The Biden campaign's website makes it clear that tax policy would be one way that Biden, as president, would try to bring medical production back onshore. His campaign said it would offer tax credits for domestic production and would reverse provisions of the 2017 Tax Cuts and Jobs Act that the candidate contends encourages pharmaceutical companies to move factories offshore.
In highly partisan Washington, this may be one of the few issues that Democrats and Republicans could find common ground on.
President Donald Trump has offered similar rhetoric, promising not only tax breaks for companies that move back to the U.S. but also tariffs or other penalties for those that push jobs to China.

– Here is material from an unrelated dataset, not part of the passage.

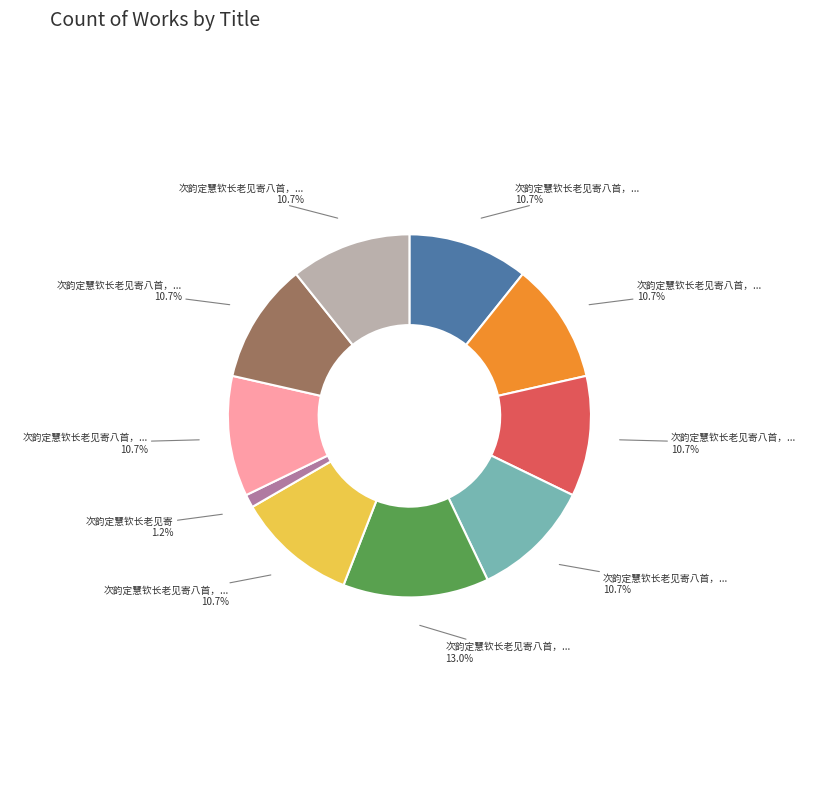

How many segments does this pie chart have?

10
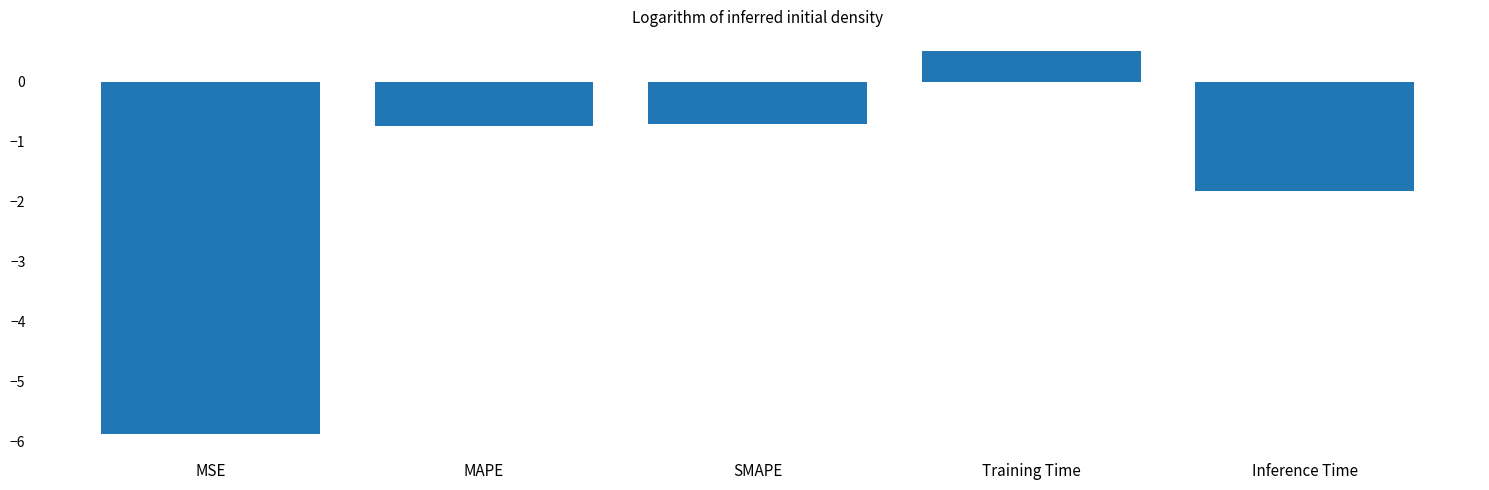

What is the smallest value displayed?

-5.9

The Republicans' pandemic stimulus legislation released in July included a bill from Sen. Lindsey Graham, R-S.C., that would offer tax incentives for companies to retrofit domestic factories to produce personal protective equipment. The bill would allow those companies to repatriate intellectual property related to those products without a tax charge.
"We've become captive to China," Graham said in a statement when he introduced the PPE bill. "This legislation will bring back the medical supply chain into the United States."
Graham's Republican South Carolina colleague, Sen. Tim Scott, introduced legislation in May that would expand opportunity zone tax credits for production of medical supplies.
Particularly in the case of pharmaceuticals, however, experts say a fully domestic supply chain is unrealistic, and likely undesirable as well.
"We could produce all of the drugs here, but unless we produce all of the components for the drugs, the production will bog down," said Jeff Schott, a senior fellow at the Peterson Institute for International Economics.
Edward Alden, also a senior fellow at the Council on Foreign Relations, said: "By and large, the conclusion of a lot of research is that it's extremely difficult for countries to build up full national capacity in those areas. The medical supply chain is already fully global."
Even if it were possible, it wouldn't necessarily make the U.S. more protected in a pandemic. As the novel coronavirus forced many U.S. factories and farmers to idle, domestic supply shortages proved to be as much of a threat as global disruption.
"The problems have been much more home-grown; they have not been the problems of import dependence," Alden said. "Most of the foreign export restrictions turned out to be fairly temporary."
With the World Trade Organization locked at a standstill and the U.S. escalating trade tensions with both China and Europe, further protectionism could close off potential foreign sources of supplies, moving away from the goal of a diverse global chain.
Given the unpredictability of pandemics, better management of medical stockpiles could be a more nimble and realistic preparation — although that would not be a panacea, either.
"Certainly we need much better stockpile management than what we've had," said Bollyky, with the Council on Foreign Relations. "That's not going to obviate the need to address challenges of the overall supply chain."
In the past decade, China has emerged as a key producer of active pharmaceutical ingredients, or API, the basic building blocks of drugs, raising fears of vulnerability to a country with opaque regulations and leadership. According to the Food and Drug Administration, 13% of the API-producing facilities used to make U.S. pharmaceuticals were in China in 2019, nearly double from a decade earlier.
Incentives for domestic manufacturing, Bollyky said, could be one facet of a strategy to ease off Chinese dependence and ensure more diversity in a supply chain.
"Being reliant on a single country is a risk," he said. "Having a component of that be done through luring some of the production onshore is sensible."
But given the decades that China and other key sources of pharmaceutical ingredients have spent building up facilities and a workforce to produce those products quickly, the cost of leveling the playing field through tax benefits alone could be significant.
"This is going to take time and money to do," Bollyky said. "It has to be seen as an investment in pandemic preparedness, because it will be costly both in time and resources to make this happen."
Others wonder if the taxes would be the right tool at all to influence medical supply chains.
"In general, narrowly targeted tax policies are a poor use of the tax code, and incentives like these can be better provided through direct spending programs or through the regulatory process," said Mark Mazur, the director of the Urban-Brookings Tax Policy Center and a former assistant secretary for tax policy at the U.S. Treasury Department. "The tax code is a blunt instrument for achieving fairly narrow policy goals."